WHAT YOU SHOULD DO: The response must contain the complete data, printed exactly.

RECORDED DATA:

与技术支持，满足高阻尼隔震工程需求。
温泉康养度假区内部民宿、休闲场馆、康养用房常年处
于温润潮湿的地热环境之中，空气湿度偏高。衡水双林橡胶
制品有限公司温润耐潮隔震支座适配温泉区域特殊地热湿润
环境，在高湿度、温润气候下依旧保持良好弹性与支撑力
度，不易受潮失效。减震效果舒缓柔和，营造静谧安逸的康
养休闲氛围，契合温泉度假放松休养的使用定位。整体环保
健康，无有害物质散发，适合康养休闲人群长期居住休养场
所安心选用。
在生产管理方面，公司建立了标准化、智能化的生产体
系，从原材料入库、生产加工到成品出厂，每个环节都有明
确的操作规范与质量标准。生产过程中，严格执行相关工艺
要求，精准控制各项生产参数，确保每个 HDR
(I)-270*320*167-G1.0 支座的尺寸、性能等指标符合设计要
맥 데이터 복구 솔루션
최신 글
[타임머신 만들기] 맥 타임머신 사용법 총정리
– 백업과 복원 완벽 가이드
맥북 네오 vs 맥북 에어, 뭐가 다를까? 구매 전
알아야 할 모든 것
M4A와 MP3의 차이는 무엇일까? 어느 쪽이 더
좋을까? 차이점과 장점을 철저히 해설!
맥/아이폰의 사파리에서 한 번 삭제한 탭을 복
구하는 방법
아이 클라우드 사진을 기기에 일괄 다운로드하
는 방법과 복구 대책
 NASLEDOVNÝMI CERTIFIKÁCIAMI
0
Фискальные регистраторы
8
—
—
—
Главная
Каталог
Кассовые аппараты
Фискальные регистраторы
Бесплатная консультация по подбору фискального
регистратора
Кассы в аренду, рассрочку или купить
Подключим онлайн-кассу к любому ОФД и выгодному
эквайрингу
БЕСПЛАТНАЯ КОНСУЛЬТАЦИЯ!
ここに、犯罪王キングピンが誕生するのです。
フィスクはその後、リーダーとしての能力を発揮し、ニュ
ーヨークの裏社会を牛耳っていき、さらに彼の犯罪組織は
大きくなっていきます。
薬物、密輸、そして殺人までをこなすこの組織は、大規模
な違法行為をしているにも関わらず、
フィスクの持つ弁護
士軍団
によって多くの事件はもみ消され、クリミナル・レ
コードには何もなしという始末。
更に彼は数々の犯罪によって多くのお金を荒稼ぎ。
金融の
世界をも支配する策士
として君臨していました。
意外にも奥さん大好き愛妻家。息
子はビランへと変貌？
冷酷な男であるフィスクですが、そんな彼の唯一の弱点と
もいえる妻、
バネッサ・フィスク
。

ANSWER TO THIS EXERCISE:
与技术支持，满足高阻尼隔震工程需求。
温泉康养度假区内部民宿、休闲场馆、康养用房常年处
于温润潮湿的地热环境之中，空气湿度偏高。衡水双林橡胶
制品有限公司温润耐潮隔震支座适配温泉区域特殊地热湿润
环境，在高湿度、温润气候下依旧保持良好弹性与支撑力
度，不易受潮失效。减震效果舒缓柔和，营造静谧安逸的康
养休闲氛围，契合温泉度假放松休养的使用定位。整体环保
健康，无有害物质散发，适合康养休闲人群长期居住休养场
所安心选用。
在生产管理方面，公司建立了标准化、智能化的生产体
系，从原材料入库、生产加工到成品出厂，每个环节都有明
确的操作规范与质量标准。生产过程中，严格执行相关工艺
要求，精准控制各项生产参数，确保每个 HDR
(I)-270*320*167-G1.0 支座的尺寸、性能等指标符合设计要
맥 데이터 복구 솔루션
최신 글
[타임머신 만들기] 맥 타임머신 사용법 총정리
– 백업과 복원 완벽 가이드
맥북 네오 vs 맥북 에어, 뭐가 다를까? 구매 전
알아야 할 모든 것
M4A와 MP3의 차이는 무엇일까? 어느 쪽이 더
좋을까? 차이점과 장점을 철저히 해설!
맥/아이폰의 사파리에서 한 번 삭제한 탭을 복
구하는 방법
아이 클라우드 사진을 기기에 일괄 다운로드하
는 방법과 복구 대책
 NASLEDOVNÝMI CERTIFIKÁCIAMI
0
Фискальные регистраторы
8
—
—
—
Главная
Каталог
Кассовые аппараты
Фискальные регистраторы
Бесплатная консультация по подбору фискального
регистратора
Кассы в аренду, рассрочку или купить
Подключим онлайн-кассу к любому ОФД и выгодному
эквайрингу
БЕСПЛАТНАЯ КОНСУЛЬТАЦИЯ!
ここに、犯罪王キングピンが誕生するのです。
フィスクはその後、リーダーとしての能力を発揮し、ニュ
ーヨークの裏社会を牛耳っていき、さらに彼の犯罪組織は
大きくなっていきます。
薬物、密輸、そして殺人までをこなすこの組織は、大規模
な違法行為をしているにも関わらず、
フィスクの持つ弁護
士軍団
によって多くの事件はもみ消され、クリミナル・レ
コードには何もなしという始末。
更に彼は数々の犯罪によって多くのお金を荒稼ぎ。
金融の
世界をも支配する策士
として君臨していました。
意外にも奥さん大好き愛妻家。息
子はビランへと変貌？
冷酷な男であるフィスクですが、そんな彼の唯一の弱点と
もいえる妻、
バネッサ・フィスク
。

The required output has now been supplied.